> **Material provided**:
++++++++++++++++++++

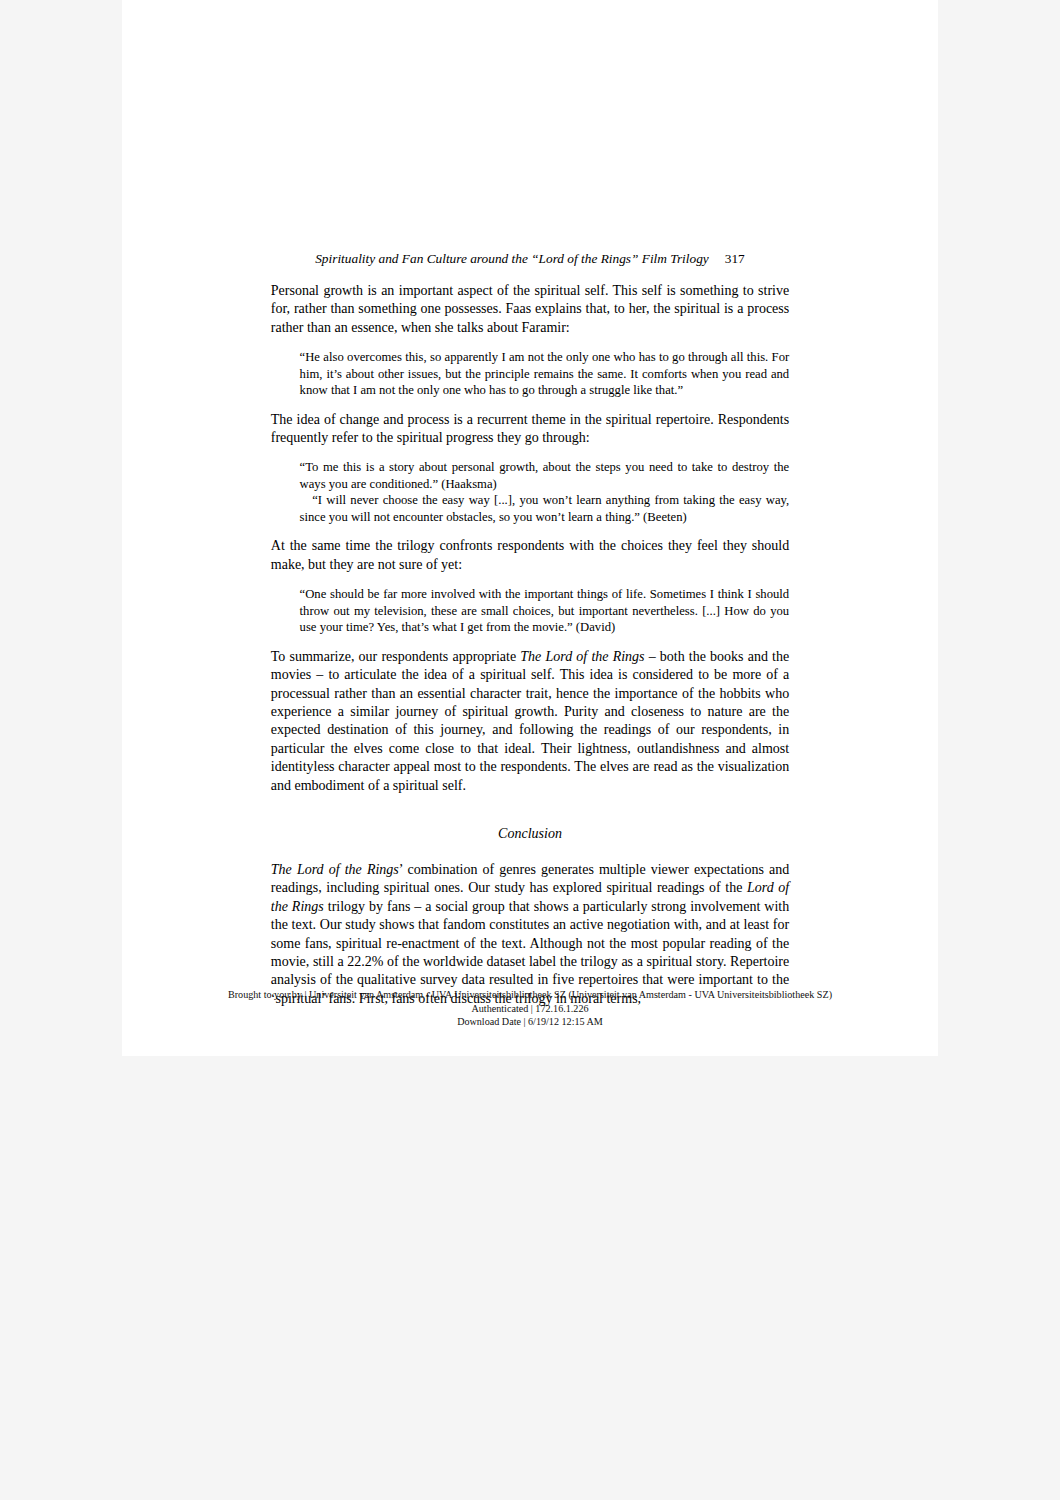Spirituality and Fan Culture around the “Lord of the Rings” Film Trilogy317
Personal growth is an important aspect of the spiritual self. This self is something to strive for, rather than something one possesses. Faas explains that, to her, the spiritual is a process rather than an essence, when she talks about Faramir:
“He also overcomes this, so apparently I am not the only one who has to go through all this. For him, it’s about other issues, but the principle remains the same. It comforts when you read and know that I am not the only one who has to go through a struggle like that.”
The idea of change and process is a recurrent theme in the spiritual repertoire. Respondents frequently refer to the spiritual progress they go through:
“To me this is a story about personal growth, about the steps you need to take to destroy the ways you are conditioned.” (Haaksma)
“I will never choose the easy way [...], you won’t learn anything from taking the easy way, since you will not encounter obstacles, so you won’t learn a thing.” (Beeten)
At the same time the trilogy confronts respondents with the choices they feel they should make, but they are not sure of yet:
“One should be far more involved with the important things of life. Sometimes I think I should throw out my television, these are small choices, but important nevertheless. [...] How do you use your time? Yes, that’s what I get from the movie.” (David)
To summarize, our respondents appropriate The Lord of the Rings – both the books and the movies – to articulate the idea of a spiritual self. This idea is considered to be more of a processual rather than an essential character trait, hence the importance of the hobbits who experience a similar journey of spiritual growth. Purity and closeness to nature are the expected destination of this journey, and following the readings of our respondents, in particular the elves come close to that ideal. Their lightness, outlandishness and almost identityless character appeal most to the respondents. The elves are read as the visualization and embodiment of a spiritual self.
Conclusion
The Lord of the Rings’ combination of genres generates multiple viewer expectations and readings, including spiritual ones. Our study has explored spiritual readings of the Lord of the Rings trilogy by fans – a social group that shows a particularly strong involvement with the text. Our study shows that fandom constitutes an active negotiation with, and at least for some fans, spiritual re-enactment of the text. Although not the most popular reading of the movie, still a 22.2% of the worldwide dataset label the trilogy as a spiritual story. Repertoire analysis of the qualitative survey data resulted in five repertoires that were important to the ‘spiritual’ fans. First, fans often discuss the trilogy in moral terms,
Brought to you by | Universiteit van Amsterdam - UVA Universiteitsbibliotheek SZ (Universiteit van Amsterdam - UVA Universiteitsbibliotheek SZ)
Authenticated | 172.16.1.226
Download Date | 6/19/12 12:15 AM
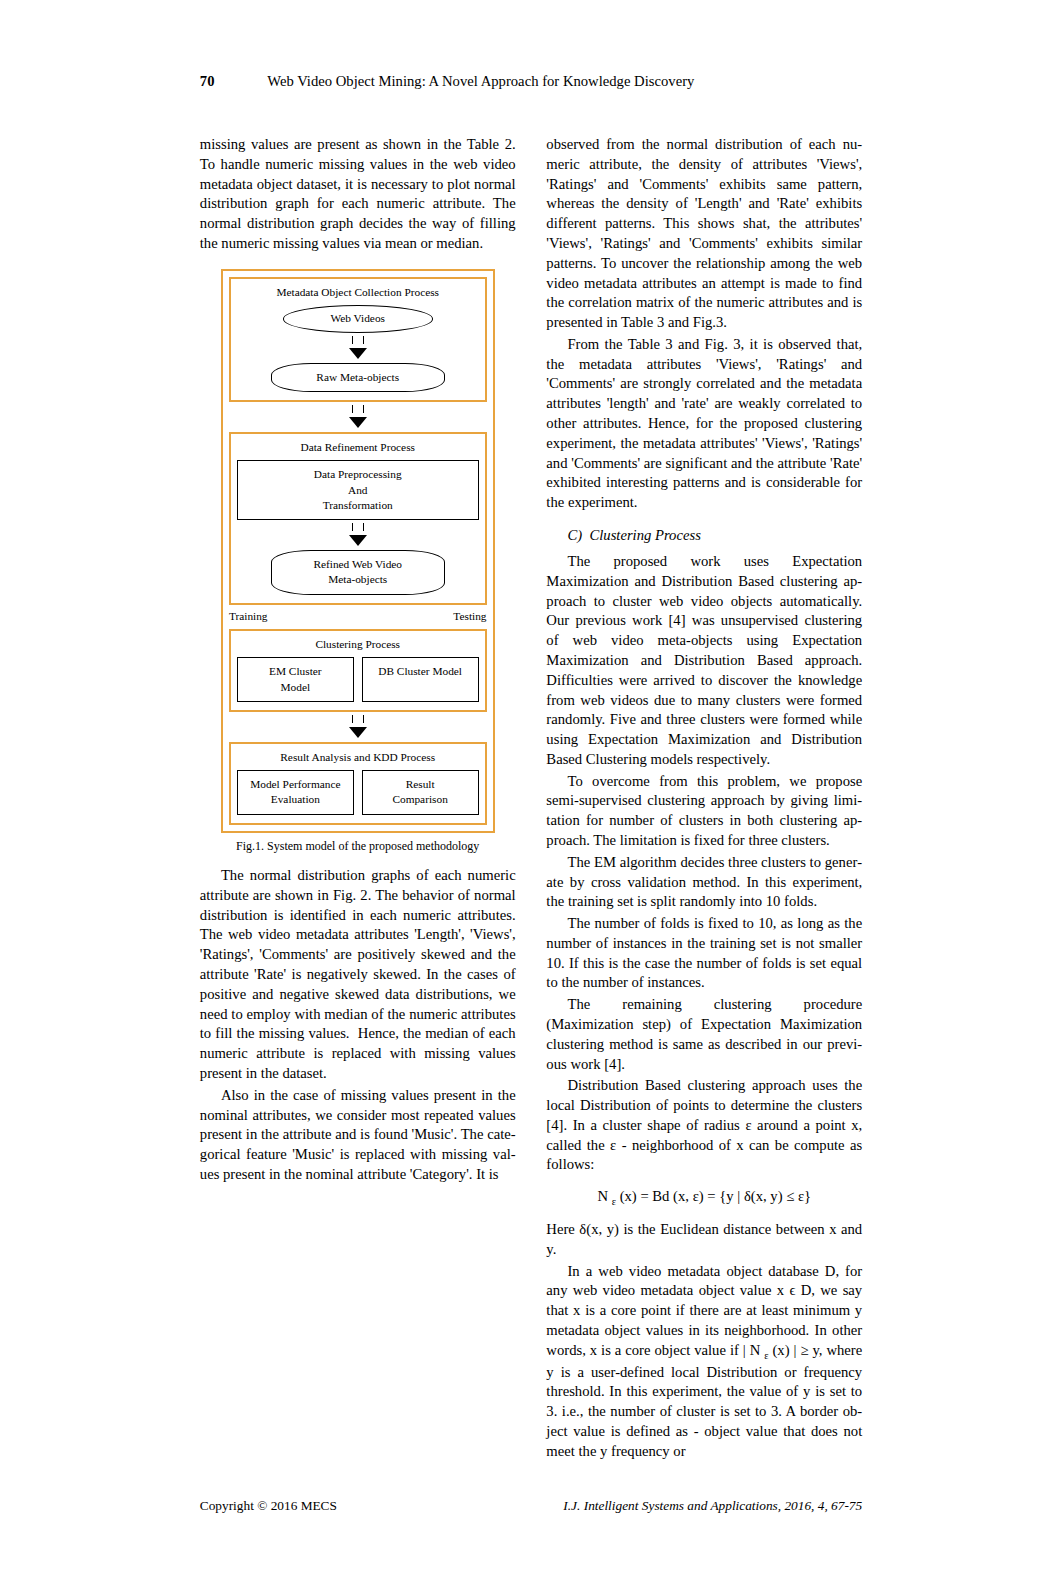70 Web Video Object Mining: A Novel Approach for Knowledge Discovery
missing values are present as shown in the Table 2. To handle numeric missing values in the web video metadata object dataset, it is necessary to plot normal distribution graph for each numeric attribute. The normal distribution graph decides the way of filling the numeric missing values via mean or median.
Metadata Object Collection Process
Web Videos
Raw Meta-objects
Data Refinement Process
Data Preprocessing
And
Transformation
Refined Web Video
Meta-objects
Training Testing
Clustering Process
EM Cluster
Model
DB Cluster Model
Result Analysis and KDD Process
Model Performance
Evaluation
Result
Comparison
Fig.1. System model of the proposed methodology
The normal distribution graphs of each numeric attribute are shown in Fig. 2. The behavior of normal distribution is identified in each numeric attributes. The web video metadata attributes 'Length', 'Views', 'Ratings', 'Comments' are positively skewed and the attribute 'Rate' is negatively skewed. In the cases of positive and negative skewed data distributions, we need to employ with median of the numeric attributes to fill the missing values. Hence, the median of each numeric attribute is replaced with missing values present in the dataset.
Also in the case of missing values present in the nominal attributes, we consider most repeated values present in the attribute and is found 'Music'. The categorical feature 'Music' is replaced with missing values present in the nominal attribute 'Category'. It is
observed from the normal distribution of each numeric attribute, the density of attributes 'Views', 'Ratings' and 'Comments' exhibits same pattern, whereas the density of 'Length' and 'Rate' exhibits different patterns. This shows shat, the attributes' 'Views', 'Ratings' and 'Comments' exhibits similar patterns. To uncover the relationship among the web video metadata attributes an attempt is made to find the correlation matrix of the numeric attributes and is presented in Table 3 and Fig.3.
From the Table 3 and Fig. 3, it is observed that, the metadata attributes 'Views', 'Ratings' and 'Comments' are strongly correlated and the metadata attributes 'length' and 'rate' are weakly correlated to other attributes. Hence, for the proposed clustering experiment, the metadata attributes' 'Views', 'Ratings' and 'Comments' are significant and the attribute 'Rate' exhibited interesting patterns and is considerable for the experiment.
C) Clustering Process
The proposed work uses Expectation Maximization and Distribution Based clustering approach to cluster web video objects automatically. Our previous work [4] was unsupervised clustering of web video meta-objects using Expectation Maximization and Distribution Based approach. Difficulties were arrived to discover the knowledge from web videos due to many clusters were formed randomly. Five and three clusters were formed while using Expectation Maximization and Distribution Based Clustering models respectively.
To overcome from this problem, we propose semi-supervised clustering approach by giving limitation for number of clusters in both clustering approach. The limitation is fixed for three clusters.
The EM algorithm decides three clusters to generate by cross validation method. In this experiment, the training set is split randomly into 10 folds.
The number of folds is fixed to 10, as long as the number of instances in the training set is not smaller 10. If this is the case the number of folds is set equal to the number of instances.
The remaining clustering procedure (Maximization step) of Expectation Maximization clustering method is same as described in our previous work [4].
Distribution Based clustering approach uses the local Distribution of points to determine the clusters [4]. In a cluster shape of radius ε around a point x, called the ε - neighborhood of x can be compute as follows:
N ε (x) = Bd (x, ε) = {y | δ(x, y) ≤ ε}
Here δ(x, y) is the Euclidean distance between x and y.
In a web video metadata object database D, for any web video metadata object value x ϵ D, we say that x is a core point if there are at least minimum y metadata object values in its neighborhood. In other words, x is a core object value if | N ε (x) | ≥ y, where y is a user-defined local Distribution or frequency threshold. In this experiment, the value of y is set to 3. i.e., the number of cluster is set to 3. A border object value is defined as - object value that does not meet the y frequency or
Copyright © 2016 MECS I.J. Intelligent Systems and Applications, 2016, 4, 67-75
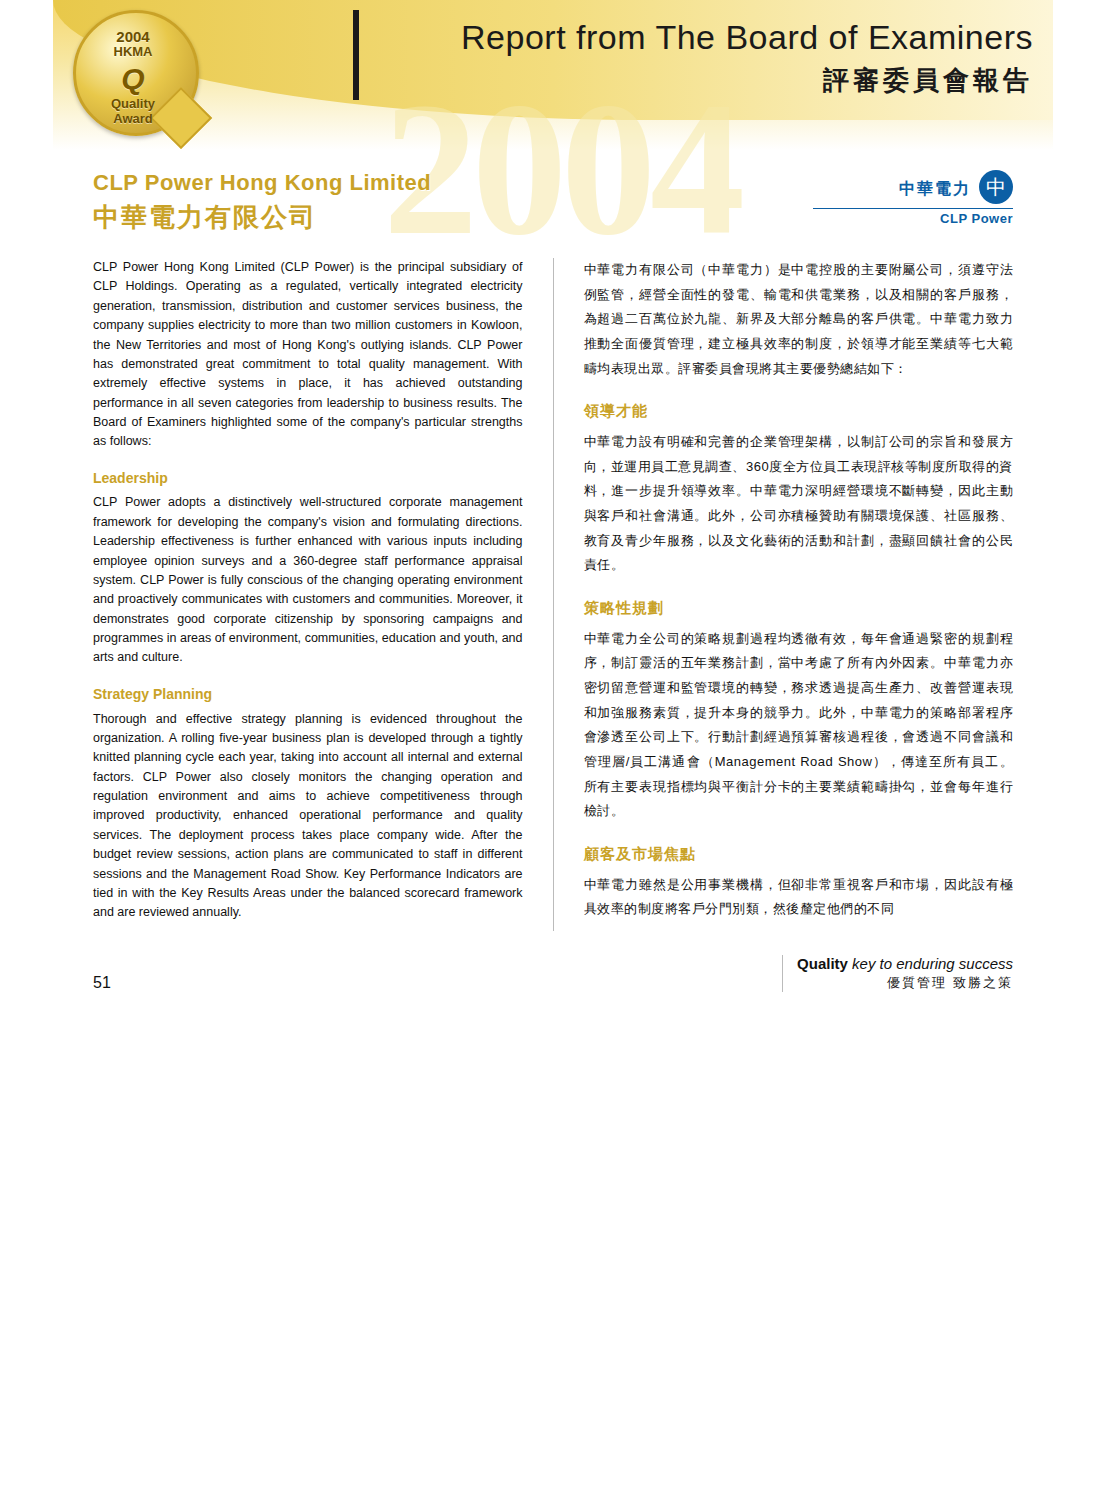Report from The Board of Examiners
評審委員會報告
2004
HKMA
Q
Quality
Award
2004
CLP Power Hong Kong Limited
中華電力有限公司
中華電力 中
CLP Power
CLP Power Hong Kong Limited (CLP Power) is the principal subsidiary of CLP Holdings. Operating as a regulated, vertically integrated electricity generation, transmission, distribution and customer services business, the company supplies electricity to more than two million customers in Kowloon, the New Territories and most of Hong Kong's outlying islands. CLP Power has demonstrated great commitment to total quality management. With extremely effective systems in place, it has achieved outstanding performance in all seven categories from leadership to business results. The Board of Examiners highlighted some of the company's particular strengths as follows:
Leadership
CLP Power adopts a distinctively well-structured corporate management framework for developing the company's vision and formulating directions. Leadership effectiveness is further enhanced with various inputs including employee opinion surveys and a 360-degree staff performance appraisal system. CLP Power is fully conscious of the changing operating environment and proactively communicates with customers and communities. Moreover, it demonstrates good corporate citizenship by sponsoring campaigns and programmes in areas of environment, communities, education and youth, and arts and culture.
Strategy Planning
Thorough and effective strategy planning is evidenced throughout the organization. A rolling five-year business plan is developed through a tightly knitted planning cycle each year, taking into account all internal and external factors. CLP Power also closely monitors the changing operation and regulation environment and aims to achieve competitiveness through improved productivity, enhanced operational performance and quality services. The deployment process takes place company wide. After the budget review sessions, action plans are communicated to staff in different sessions and the Management Road Show. Key Performance Indicators are tied in with the Key Results Areas under the balanced scorecard framework and are reviewed annually.
中華電力有限公司（中華電力）是中電控股的主要附屬公司，須遵守法例監管，經營全面性的發電、輸電和供電業務，以及相關的客戶服務，為超過二百萬位於九龍、新界及大部分離島的客戶供電。中華電力致力推動全面優質管理，建立極具效率的制度，於領導才能至業績等七大範疇均表現出眾。評審委員會現將其主要優勢總結如下：
領導才能
中華電力設有明確和完善的企業管理架構，以制訂公司的宗旨和發展方向，並運用員工意見調查、360度全方位員工表現評核等制度所取得的資料，進一步提升領導效率。中華電力深明經營環境不斷轉變，因此主動與客戶和社會溝通。此外，公司亦積極贊助有關環境保護、社區服務、教育及青少年服務，以及文化藝術的活動和計劃，盡顯回饋社會的公民責任。
策略性規劃
中華電力全公司的策略規劃過程均透徹有效，每年會通過緊密的規劃程序，制訂靈活的五年業務計劃，當中考慮了所有內外因素。中華電力亦密切留意營運和監管環境的轉變，務求透過提高生產力、改善營運表現和加強服務素質，提升本身的競爭力。此外，中華電力的策略部署程序會滲透至公司上下。行動計劃經過預算審核過程後，會透過不同會議和管理層/員工溝通會（Management Road Show），傳達至所有員工。所有主要表現指標均與平衡計分卡的主要業績範疇掛勾，並會每年進行檢討。
顧客及市場焦點
中華電力雖然是公用事業機構，但卻非常重視客戶和市場，因此設有極具效率的制度將客戶分門別類，然後釐定他們的不同
51
Quality key to enduring success
優質管理 致勝之策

++++++++++++++++++++

Output, exactly as written, only the lines from the beginning of the listing through the line containing "a story about", both included, and no pictures.

Spirituality and Fan Culture around the “Lord of the Rings” Film Trilogy317
Personal growth is an important aspect of the spiritual self. This self is something to strive for, rather than something one possesses. Faas explains that, to her, the spiritual is a process rather than an essence, when she talks about Faramir:
“He also overcomes this, so apparently I am not the only one who has to go through all this. For him, it’s about other issues, but the principle remains the same. It comforts when you read and know that I am not the only one who has to go through a struggle like that.”
The idea of change and process is a recurrent theme in the spiritual repertoire. Respondents frequently refer to the spiritual progress they go through:
“To me this is a story about personal growth, about the steps you need to take to destroy the ways you are conditioned.” (Haaksma)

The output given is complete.